The usual hair and accessories options don’t apply to us. You only need to get blood or vomit in your hair once to learn to always pull it back. You get creative with braids, buns and ponytails. Any jewelry that dangles is just itching for a pediatric or psychotic patient to rip it out, so I don’t do necklaces and also wear a lot of cheap studs that I don’t grieve over if they get lost during the chaos of a shift. Also, a good watch with a second hand is a must — for both style and also to be able to time critical procedures. Shoes are ALL comfortable and variations in sneakers and athletic wear, so you get to play around with colors and style.
SS: When do you get your fashion outlet?
Rarely in emergency medicine do I do business casual (although you can if you so choose). For presentations and formal meetings, we can put on suit-wear like any other office environment, but those are pretty rare. Even at conferences there’s usually a variation of just casual. Because I usually live in drawstring pants, when I’m not in scrubs, I usually wear feminine ‘date wear’ and just look for longer hemlines to make it more work-appropriate.
SS: How did you get into fitness and catalog modeling? Did that impact your personal style?
It was a funny story of happenstance. I used to study at the gym nonstop in medical school (I have no attention span while sitting, so I could really only focus while moving around on a treadmill/elliptical), and someone recruited me for a fitness DVD. After a few days of filming, I met some other people in the “industry” who wanted me for other small projects, and it evolved from there.

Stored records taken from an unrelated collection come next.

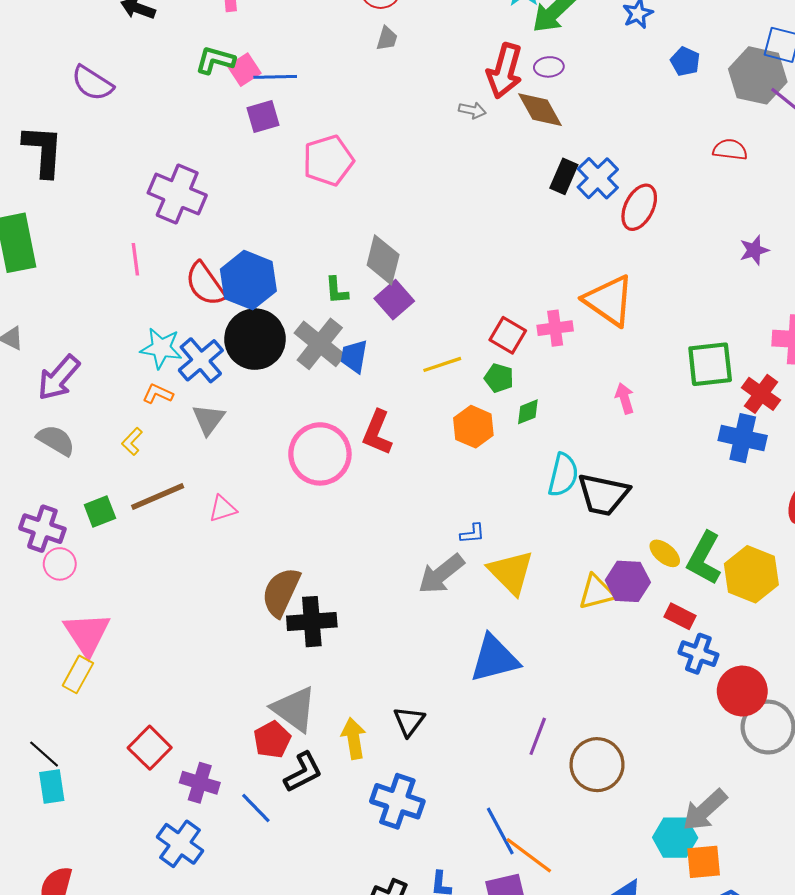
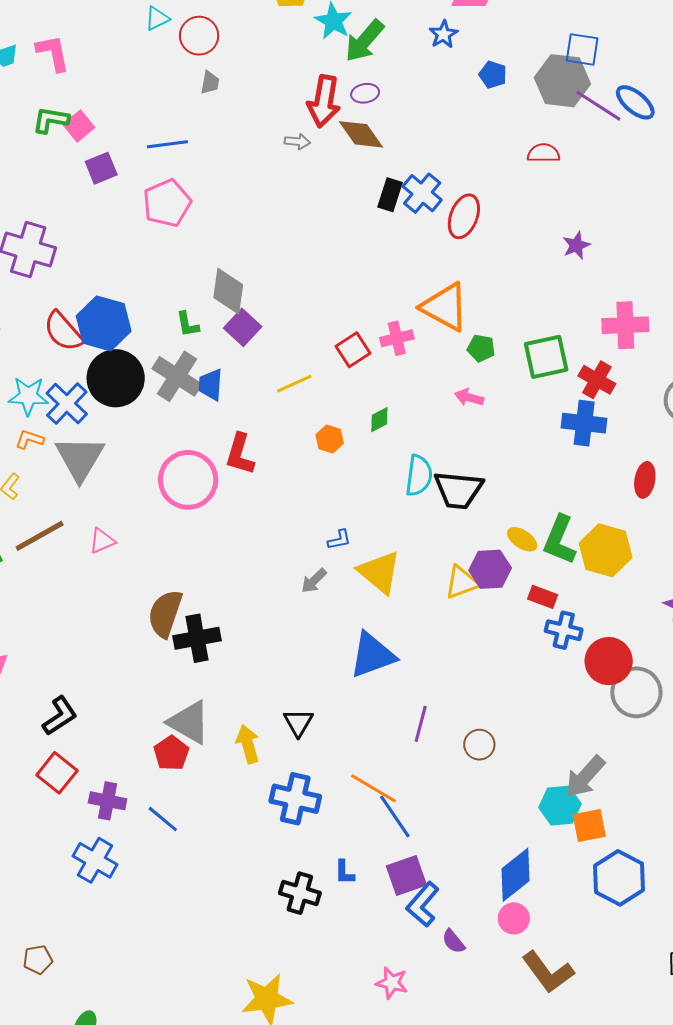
blue line: (275, 77) -> (167, 144), moved
red square: (508, 335) -> (353, 350), turned 32
green pentagon: (499, 378) -> (481, 348), moved
pink arrow: (625, 398) -> (469, 397), turned -52
gray triangle: (208, 419) -> (80, 458), size x1.6
orange hexagon: (473, 427) -> (330, 439), size x0.7
gray arrow: (441, 574) -> (314, 581), size x0.6
brown circle: (597, 765) -> (479, 745), size x0.6
black L-shape: (303, 772) -> (60, 716), moved
orange line: (529, 855) -> (374, 788), moved

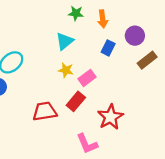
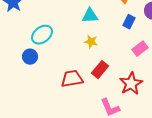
cyan triangle: (65, 41) -> (90, 16), turned 36
pink rectangle: (87, 78) -> (140, 49), moved

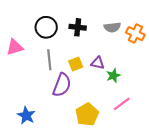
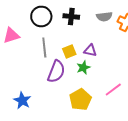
green star: (113, 76) -> (83, 68), moved

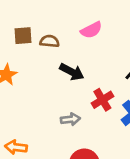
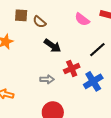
pink semicircle: (91, 30) -> (82, 19), moved, turned 56
brown semicircle: (49, 41) -> (39, 22), turned -152

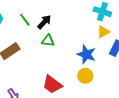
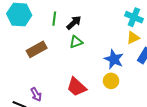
green line: (25, 20) -> (54, 19), turned 40
green triangle: (48, 41) -> (76, 42), turned -32

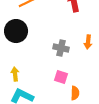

It was a nice way to pay for things during medical school, and it definitely got me more into noticing fashion. I only did it for about a year, but it was a world I started out very uncomfortable in and came out really embracing being a girl and being cognizant of how you present yourself through clothes. This was especially important in a field that isn’t traditionally “girly.”
SS: Any tips for traveling?
Pack light and be resourceful. Until recently I didn’t believe in checking luggage because it just slows & weighs you down! During the last year of medical school I traveled to over 17 residency programs to interview and even now I travel at least every month for either fun or conferences. We also do international transports where your main carry-on is full of medical supplies so your “personal item” is the only source of your own toiletries/clothing. I always choose either all warm or cool tones for a trip and stick with it so all my items can mix and match for different events.
SS: Any tips for someone considering to become a doctor?
Talk to a lot of people in different specialties. An interventional cardiologist is very different from a rural family practitioner — in training, personality, clinical work, and lifestyle. Each specialty has a certain personality that it attracts, and it’s hard to put it into words — you really have to experience it. Meet a lot of people, and see what you do and don’t relate to. Using that, you will get a better sense of if this is something you could really do for life.
SS: What are your career goals for 5 years from now?
I really love teaching and mentoring, and I like to do that by making medicine relatable, for both patients and those hoping to go into medicine. For me, that means expressing medicine as a narrative — I do a lot of writing (see amyfaithho.com) and also other projects (that are unfortunately still under non-disclosure right now).
“So in short, I imagine myself teaching the next generation of medicine, working as a clinician and telling the story by writing.” [Tweet this!]
SS: What do you wish you would have known 5 years ago?
That you really have no idea for the future. Most amazing opportunities I feel like were born from saying “why not” and seeing what came from it. I live a pretty great and crazy life. I’m still not terribly certain how I got here, but I feel plenty blessed.